## WHAT THE TASK ASKS
Collect all lines containing the word "hand" from the data.

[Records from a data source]
————————
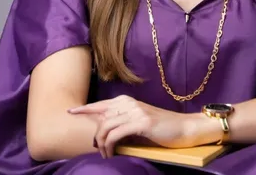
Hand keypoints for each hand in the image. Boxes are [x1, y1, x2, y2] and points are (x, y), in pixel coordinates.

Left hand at [68, 95, 214, 157]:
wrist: (184, 128)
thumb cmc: (162, 128)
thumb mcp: (140, 122)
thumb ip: (124, 122)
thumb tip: (106, 132)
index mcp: (128, 101)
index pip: (101, 104)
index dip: (85, 109)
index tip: (71, 112)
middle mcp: (130, 103)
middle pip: (101, 117)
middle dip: (95, 135)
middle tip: (98, 149)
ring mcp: (136, 111)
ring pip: (106, 126)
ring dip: (102, 143)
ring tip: (106, 154)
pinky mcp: (142, 122)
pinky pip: (116, 134)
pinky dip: (110, 145)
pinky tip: (112, 153)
————————
## ANSWER FOR THE TASK
Hand keypoints for each hand in the image. Boxes are [x1, y1, x2, y2] and points are (x, y), in pixel coordinates.
Left hand at [68, 95, 214, 157]:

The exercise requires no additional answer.